Primary_Active_4719

Primary_Active_4719 t1_ity06hr wrote

Paralyzed as always, my full moon never set, nor does it cease to sing to the heart a melody of an unknown yet unmistakable affection. I could've given myself more; stars, meteorites, the endlessness of the sky we've chosen to write out of our lives for shallow comforts, but if all I was going to have was her majesty in that swelling celestial glow, then I was going to be able to nearly perfect it someday. However, tonight, was this an eclipse?

Making rent every month, punctuality, dishwashing; these weren't things I considered among what I do for a living. They only provided my body with tangible comforts, and they left the mind too weary to hear the sorrowful melody of a dying fire; cold in the absence of the warmth of the heart. This is what I did for a living, building my palace; anything to feed the flames, yet lately they have been ravaging the forests of my solitude as if reaching upwards and outwards, towards her; fragmenting my peace of mind, playing with fire.
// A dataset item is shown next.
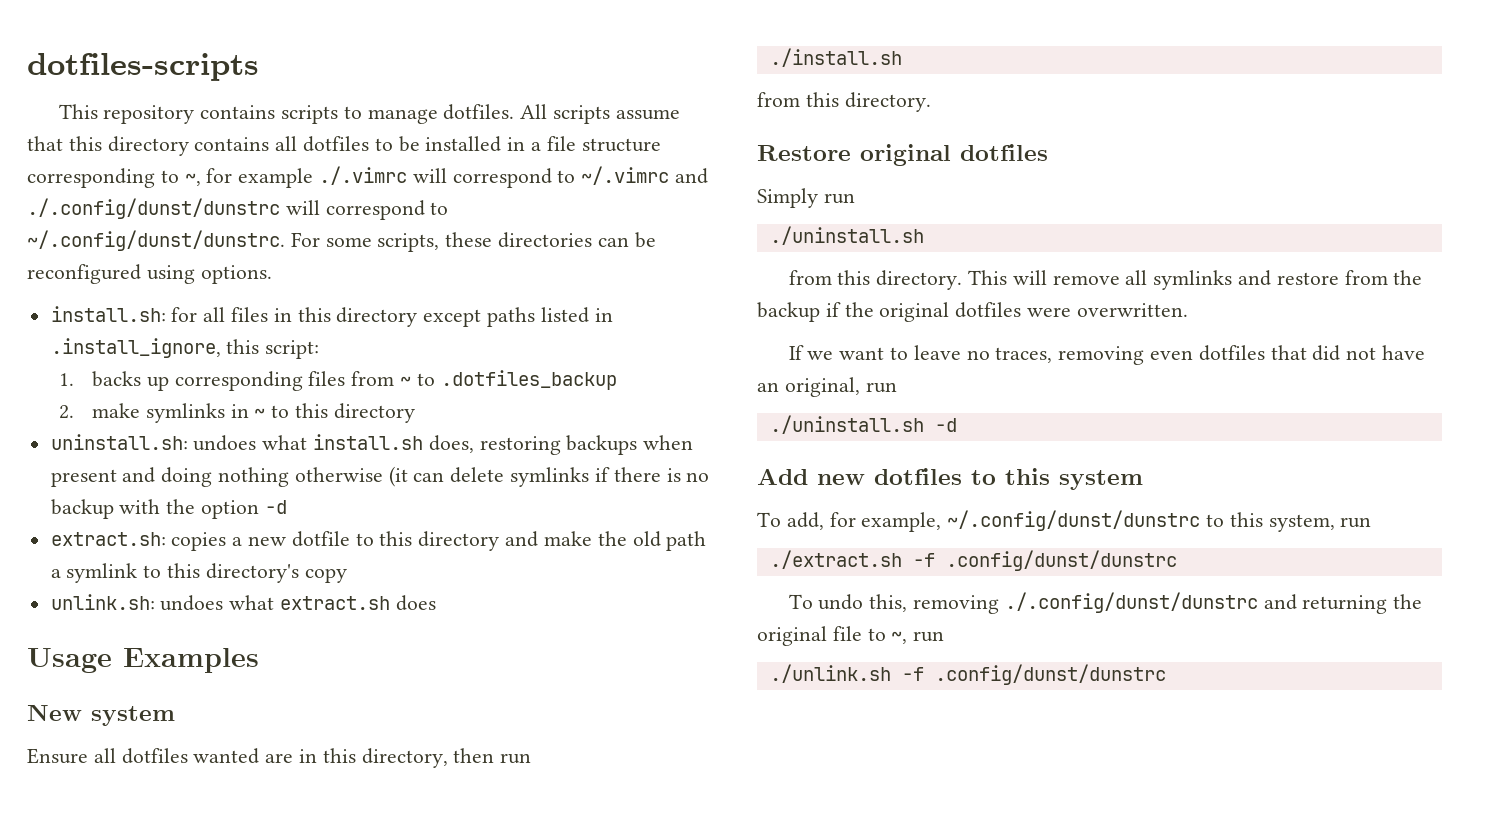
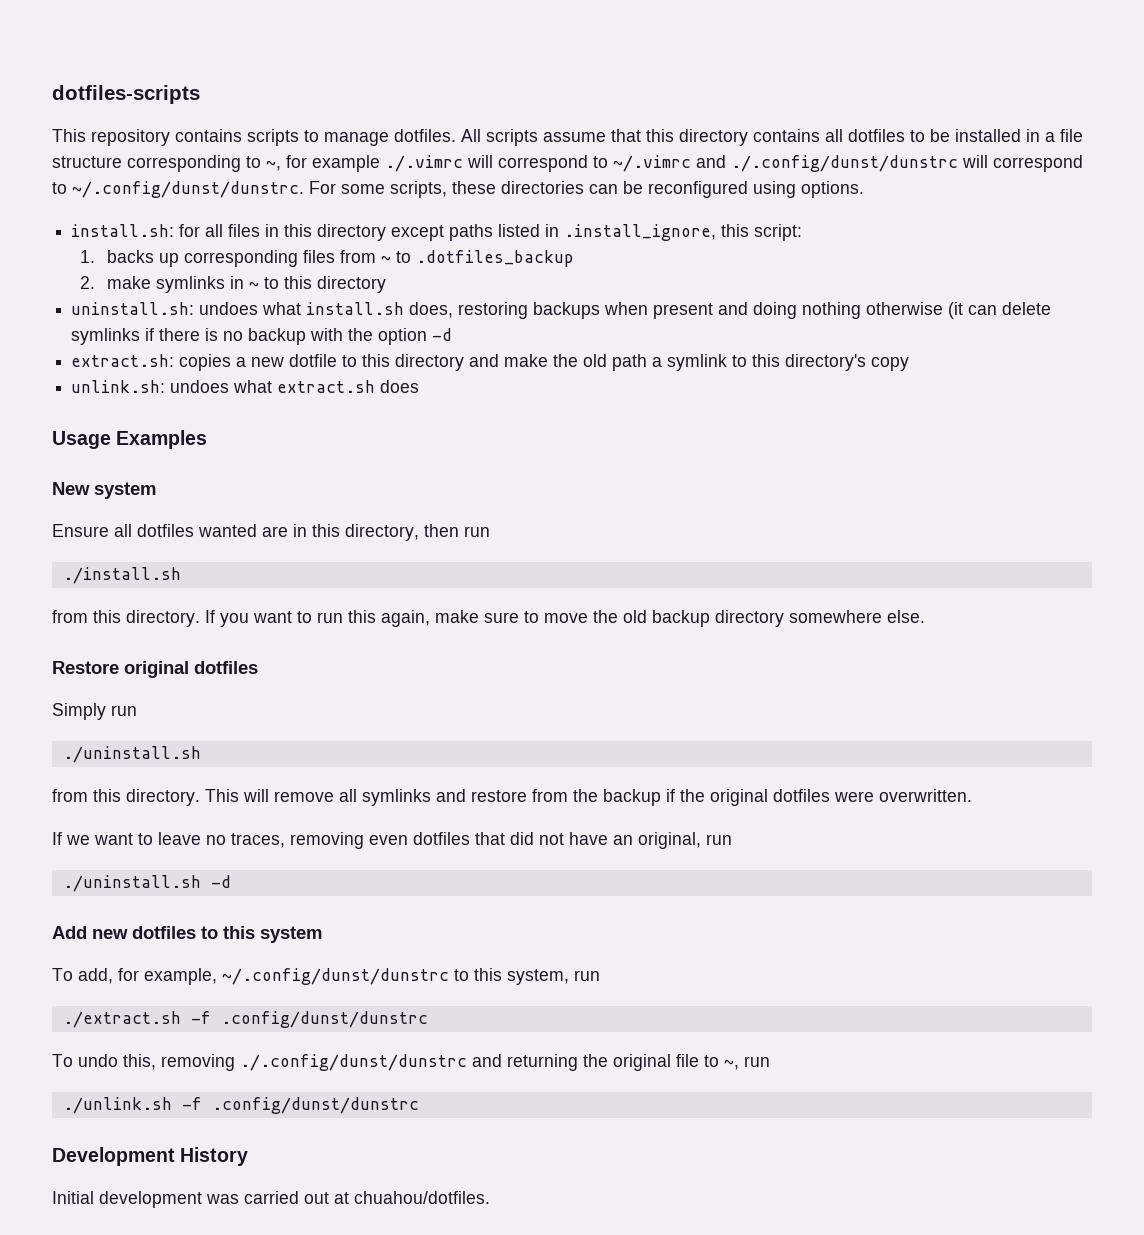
(931, 102) none -> [205,610,925,627] If you want to run this again, make sure to move the old backup directory somewhere else.
(1166, 674) none -> [52,1147,249,1166] [52,1191,490,1208] // Development History // Initial development was carried out at chuahou/dotfiles.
At first, amidst the persuading pattern of exhaustion, inebriation, empty delights, and then darkness in which my heart was taunted every night, her voice rang, like bells guiding townsfolk to salvation every Sabbath, and her eyes, North Stars for those lost at sea. That moment is frozen forever somewhere, a bustling farmer's market under the mountains of blinding steel and glass; her yellow apple dress, flowing in the winds of her almond hair. Perhaps if I hadn't had her same question, if we both hadn't been lost, the gales of my loneliness would have surely tossed my heart under the merciless tides of eternity. With her I was lost, and she was my ocean, and the moon hid the horizons on all sides with a blinding passion. Not my moon, though, not her majesty, for she rested as my heart was already overflowing with light. Like my father once said, "Once you have your temple in your mind, you can leave it behind if love would call you to his."

As all visitors in the temple of love, we had overstayed our welcome. Ripped away like trespassers in the night, the authorities had cast judgement at dawn.

I lie in the light of my moon, motionless, calm, happy, betrayed as it begins to dim. No, it was not dimming, it was being erased swallowed whole by the faceless devil of restless souls. The last of my heart, flickering like an injured minnow in the eyes of the hungry trout. Yet, why was this my moon? Where was my ocean? The inevitable set its gaze upon my being and in the darkness, I felt its grip restricting my breath. As my eyes slowly open with an unknown primal intent, and where my moon once was, a face appeared. Haloed by operating table lights, distorted helplessly and spilling tears like rain over me, it produced a voice. A man tortured by his own soul, my neighbor called down the curtains over me with a final song. I could only listen. "I'm so fuckin sorry. I'm so fuckin sorry. I didn't know what was happening."